Along these same general lines we stated in Blehm v. Ringering, 260 Or 45, 50, 488 P2d 798 (1971):
"* * * Parties may enter into two or more contemporaneous contracts relating to the same subject matter, and they may reduce to writing only one or more of the same, the oral contracts being regarded as collateral to and distinct from the written contract. In such an instance, the parol evidence rule does not bar proof of the oral agreement. 70 ALR 752, 756-57. In determining the intent between parties to make an integrated contract, the general rule has been adopted that the surrounding circumstances, as well as the written contract, may be considered. 70 ALR 752, 761. This court has now adopted the surrounding circumstances approach, and we no longer look only to the face of the written contract to determine the intent of the parties. 'Whether the parties intended to integrate their agreement in the writing is a question of fact in each case.’ * *
Then, in DeVore v. Weyerhaeuser Co., 265 Or 388, 508 P2d 220, cert den 415 US 913, 94 S Ct 1408, 39 L Ed2d 467 (1973), in dictum, we drew back from this acceptance of Corbin’s statement. After the statement from Caldwell v. Wells, supra (228 Or 389): "Whether the parties intended to integrate their agreement in the writing is a question of fact in each case,” we stated:
"If this were the correct rule, without any further limitations, evidence could always be offered of any prior or contemporaneous oral agreement and in all cases the question whether the parties intended to supersede such an oral agreement by the integration of their entire agreement into the terms of the written contract would be a question of fact which must always be submitted to the trier of facts, whether court or jury. It may be said, *987however, with some justification, that the adoption of such a rule, without any limitations, would emasculate, if not 'repeal,’ the parol evidence rule, which is a rule adopted by statute in Oregon, as in many other states.” 265 Or at 400-401.
Thereafter, however, we quoted with approval from Corbin:
" '* * * [t]he oral admissions of the plaintiff that the agreement included matters not contained in the writing may be proved to show that it was not assented to as a complete integration, however complete it may look on its face. * * *’ ” 265 Or at 403.
We relied upon an oral admission by the plaintiffs’ agent that the parties did not intend the writing to be an integrated agreement and upon this ground and others held the writing was not an integration and plaintiffs were bound by a previous oral agreement.

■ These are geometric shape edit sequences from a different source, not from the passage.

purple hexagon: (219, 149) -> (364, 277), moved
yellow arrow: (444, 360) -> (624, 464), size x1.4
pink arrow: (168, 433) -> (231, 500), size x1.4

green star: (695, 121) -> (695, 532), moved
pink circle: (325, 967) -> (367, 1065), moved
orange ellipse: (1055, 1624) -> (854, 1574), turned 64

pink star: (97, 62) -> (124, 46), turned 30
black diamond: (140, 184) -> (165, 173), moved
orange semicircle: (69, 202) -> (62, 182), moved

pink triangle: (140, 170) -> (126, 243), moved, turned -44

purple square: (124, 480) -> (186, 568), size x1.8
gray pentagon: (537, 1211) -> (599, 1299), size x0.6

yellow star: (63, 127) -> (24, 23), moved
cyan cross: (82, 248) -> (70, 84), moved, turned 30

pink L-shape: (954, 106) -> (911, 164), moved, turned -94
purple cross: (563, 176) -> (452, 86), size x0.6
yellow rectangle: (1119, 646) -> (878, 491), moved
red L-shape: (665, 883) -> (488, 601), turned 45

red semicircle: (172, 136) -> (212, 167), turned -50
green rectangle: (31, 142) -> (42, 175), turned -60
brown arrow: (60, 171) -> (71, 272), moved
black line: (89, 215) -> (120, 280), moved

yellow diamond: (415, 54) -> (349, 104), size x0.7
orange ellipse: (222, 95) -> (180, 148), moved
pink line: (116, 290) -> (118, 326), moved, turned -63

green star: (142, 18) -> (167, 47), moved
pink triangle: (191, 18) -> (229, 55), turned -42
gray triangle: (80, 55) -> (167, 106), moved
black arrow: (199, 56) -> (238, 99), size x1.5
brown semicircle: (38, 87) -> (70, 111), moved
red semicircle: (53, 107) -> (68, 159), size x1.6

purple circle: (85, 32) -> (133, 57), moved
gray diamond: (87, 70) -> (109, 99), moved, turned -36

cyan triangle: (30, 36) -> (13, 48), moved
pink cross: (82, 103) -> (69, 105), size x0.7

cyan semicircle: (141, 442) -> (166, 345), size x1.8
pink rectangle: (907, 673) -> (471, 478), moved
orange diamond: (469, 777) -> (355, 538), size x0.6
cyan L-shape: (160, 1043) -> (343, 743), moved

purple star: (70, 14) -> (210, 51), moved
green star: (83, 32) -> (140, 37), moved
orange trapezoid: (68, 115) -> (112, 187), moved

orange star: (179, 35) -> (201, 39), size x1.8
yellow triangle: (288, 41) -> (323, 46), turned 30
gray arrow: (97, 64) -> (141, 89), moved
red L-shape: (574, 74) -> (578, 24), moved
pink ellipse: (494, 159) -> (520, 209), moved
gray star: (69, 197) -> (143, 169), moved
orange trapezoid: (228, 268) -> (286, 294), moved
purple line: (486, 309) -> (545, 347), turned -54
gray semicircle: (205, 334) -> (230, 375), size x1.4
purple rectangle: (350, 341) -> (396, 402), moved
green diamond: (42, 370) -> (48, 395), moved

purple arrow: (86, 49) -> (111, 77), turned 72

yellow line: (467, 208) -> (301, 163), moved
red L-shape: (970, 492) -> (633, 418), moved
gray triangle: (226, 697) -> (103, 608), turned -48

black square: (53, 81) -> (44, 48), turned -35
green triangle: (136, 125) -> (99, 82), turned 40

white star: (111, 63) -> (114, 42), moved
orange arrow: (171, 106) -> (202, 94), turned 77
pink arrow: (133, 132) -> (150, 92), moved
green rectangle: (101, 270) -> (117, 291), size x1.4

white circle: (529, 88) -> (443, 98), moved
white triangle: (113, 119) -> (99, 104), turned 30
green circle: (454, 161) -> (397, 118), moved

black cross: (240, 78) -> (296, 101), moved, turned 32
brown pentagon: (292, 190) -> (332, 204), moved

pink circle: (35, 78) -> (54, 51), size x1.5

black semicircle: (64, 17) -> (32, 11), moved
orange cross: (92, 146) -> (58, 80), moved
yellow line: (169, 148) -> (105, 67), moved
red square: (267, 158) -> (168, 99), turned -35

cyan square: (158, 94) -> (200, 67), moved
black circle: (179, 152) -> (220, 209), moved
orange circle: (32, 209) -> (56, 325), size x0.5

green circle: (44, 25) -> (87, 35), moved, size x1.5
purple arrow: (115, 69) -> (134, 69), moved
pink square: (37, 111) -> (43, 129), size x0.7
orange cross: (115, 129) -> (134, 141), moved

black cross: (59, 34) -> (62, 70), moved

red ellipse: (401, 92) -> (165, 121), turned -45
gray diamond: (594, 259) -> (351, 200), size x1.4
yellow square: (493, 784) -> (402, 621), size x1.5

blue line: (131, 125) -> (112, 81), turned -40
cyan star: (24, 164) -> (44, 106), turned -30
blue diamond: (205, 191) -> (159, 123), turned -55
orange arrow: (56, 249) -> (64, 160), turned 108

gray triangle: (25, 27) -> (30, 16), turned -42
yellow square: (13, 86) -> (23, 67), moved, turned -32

I prefer Corbin’s complete analysis and would hold that parol evidence is admissible as proof that the agreement was or was not intended to be an integrated contract.
In the present case the trial court made no findings upon the issues of the term of agreement or whether the agreement was an integrated contract. Upon the basis of the evidence, as stated in the majority opinion, I would find that the parties intended the writing to be an integration of their agreement on the term of the agreement. For this reason, evidence that the defendant only intended to contract for the Baker job is immaterial.
O’Connell, J., joins in this specially concurring opinion.